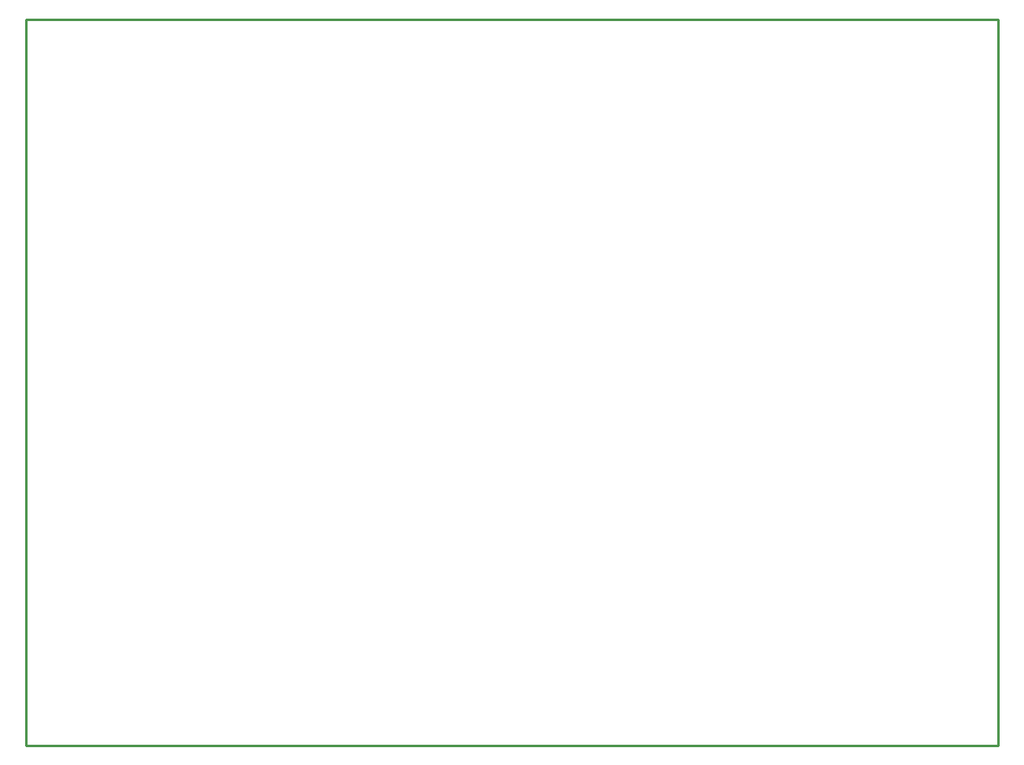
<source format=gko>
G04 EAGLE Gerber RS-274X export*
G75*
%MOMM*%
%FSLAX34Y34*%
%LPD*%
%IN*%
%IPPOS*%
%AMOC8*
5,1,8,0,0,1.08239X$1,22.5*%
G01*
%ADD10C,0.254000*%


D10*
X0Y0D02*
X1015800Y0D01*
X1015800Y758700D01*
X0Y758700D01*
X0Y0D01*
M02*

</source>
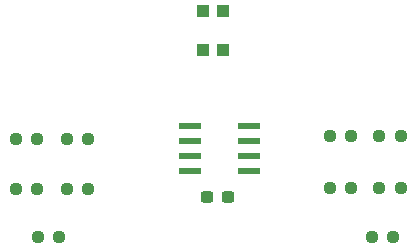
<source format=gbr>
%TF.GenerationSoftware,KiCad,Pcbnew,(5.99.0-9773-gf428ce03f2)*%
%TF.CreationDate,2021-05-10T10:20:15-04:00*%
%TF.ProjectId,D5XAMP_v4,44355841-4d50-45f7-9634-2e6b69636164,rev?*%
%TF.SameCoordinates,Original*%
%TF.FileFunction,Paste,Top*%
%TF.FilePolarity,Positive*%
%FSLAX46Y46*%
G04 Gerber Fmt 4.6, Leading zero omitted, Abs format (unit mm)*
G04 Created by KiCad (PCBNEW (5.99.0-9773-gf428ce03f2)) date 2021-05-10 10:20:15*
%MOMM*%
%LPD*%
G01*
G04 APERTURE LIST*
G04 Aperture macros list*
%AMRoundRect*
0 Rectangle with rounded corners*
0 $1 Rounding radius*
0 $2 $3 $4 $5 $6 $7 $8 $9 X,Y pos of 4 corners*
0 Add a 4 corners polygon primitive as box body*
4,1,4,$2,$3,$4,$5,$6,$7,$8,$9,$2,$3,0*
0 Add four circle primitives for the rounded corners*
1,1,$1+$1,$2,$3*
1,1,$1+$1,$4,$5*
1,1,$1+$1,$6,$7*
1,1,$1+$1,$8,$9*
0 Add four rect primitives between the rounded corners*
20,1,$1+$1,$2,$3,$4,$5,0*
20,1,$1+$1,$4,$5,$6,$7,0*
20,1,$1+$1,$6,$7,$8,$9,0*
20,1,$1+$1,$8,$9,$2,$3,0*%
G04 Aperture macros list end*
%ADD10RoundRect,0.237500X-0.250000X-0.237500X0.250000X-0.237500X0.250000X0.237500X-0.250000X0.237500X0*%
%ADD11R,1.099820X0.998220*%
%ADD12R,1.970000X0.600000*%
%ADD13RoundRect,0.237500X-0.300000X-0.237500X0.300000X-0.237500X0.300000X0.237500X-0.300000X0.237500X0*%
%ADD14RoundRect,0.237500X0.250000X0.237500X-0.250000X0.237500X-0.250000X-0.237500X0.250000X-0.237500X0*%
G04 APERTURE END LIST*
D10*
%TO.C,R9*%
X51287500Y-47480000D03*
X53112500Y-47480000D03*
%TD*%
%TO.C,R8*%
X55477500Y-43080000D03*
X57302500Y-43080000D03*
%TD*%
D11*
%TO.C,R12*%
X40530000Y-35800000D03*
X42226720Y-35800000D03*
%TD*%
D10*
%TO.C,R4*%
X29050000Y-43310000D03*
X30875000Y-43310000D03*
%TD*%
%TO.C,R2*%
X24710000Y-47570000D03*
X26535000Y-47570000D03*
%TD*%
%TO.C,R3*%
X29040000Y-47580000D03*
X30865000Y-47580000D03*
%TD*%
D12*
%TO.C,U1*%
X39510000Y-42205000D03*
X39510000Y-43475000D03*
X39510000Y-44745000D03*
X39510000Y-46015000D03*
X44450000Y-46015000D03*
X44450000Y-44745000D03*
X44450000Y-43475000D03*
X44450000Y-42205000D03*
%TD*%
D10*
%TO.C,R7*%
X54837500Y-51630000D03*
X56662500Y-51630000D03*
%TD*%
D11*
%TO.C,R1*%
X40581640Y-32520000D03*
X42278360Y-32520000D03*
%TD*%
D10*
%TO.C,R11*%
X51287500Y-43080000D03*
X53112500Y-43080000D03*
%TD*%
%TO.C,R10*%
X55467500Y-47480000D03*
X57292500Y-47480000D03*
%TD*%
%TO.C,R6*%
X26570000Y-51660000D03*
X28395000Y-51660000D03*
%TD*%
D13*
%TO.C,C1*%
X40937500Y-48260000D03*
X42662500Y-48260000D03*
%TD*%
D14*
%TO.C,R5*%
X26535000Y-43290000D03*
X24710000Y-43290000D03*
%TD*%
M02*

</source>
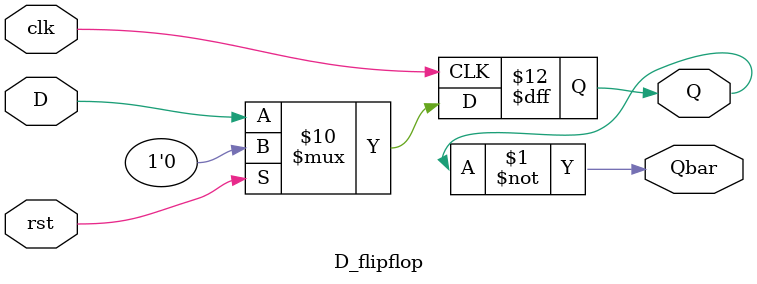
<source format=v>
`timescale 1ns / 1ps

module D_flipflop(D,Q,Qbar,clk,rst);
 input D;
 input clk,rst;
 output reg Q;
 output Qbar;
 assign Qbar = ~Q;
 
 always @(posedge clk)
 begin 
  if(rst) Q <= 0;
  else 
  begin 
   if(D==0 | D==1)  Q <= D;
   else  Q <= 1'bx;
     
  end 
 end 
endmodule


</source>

▶ _TASK REQUIREMENTS_: Every line above in the stretch from the one with "X28395000Y-51660000D03*" through the one with "assign Qbar = ~Q;" is to be transcribed exactly, ends included. No picture is copied.

▶ _REPLY TO THE EXERCISE_:
X28395000Y-51660000D03*
%TD*%
D13*
%TO.C,C1*%
X40937500Y-48260000D03*
X42662500Y-48260000D03*
%TD*%
D14*
%TO.C,R5*%
X26535000Y-43290000D03*
X24710000Y-43290000D03*
%TD*%
M02*

</source>
<source format=v>
`timescale 1ns / 1ps

module D_flipflop(D,Q,Qbar,clk,rst);
 input D;
 input clk,rst;
 output reg Q;
 output Qbar;
 assign Qbar = ~Q;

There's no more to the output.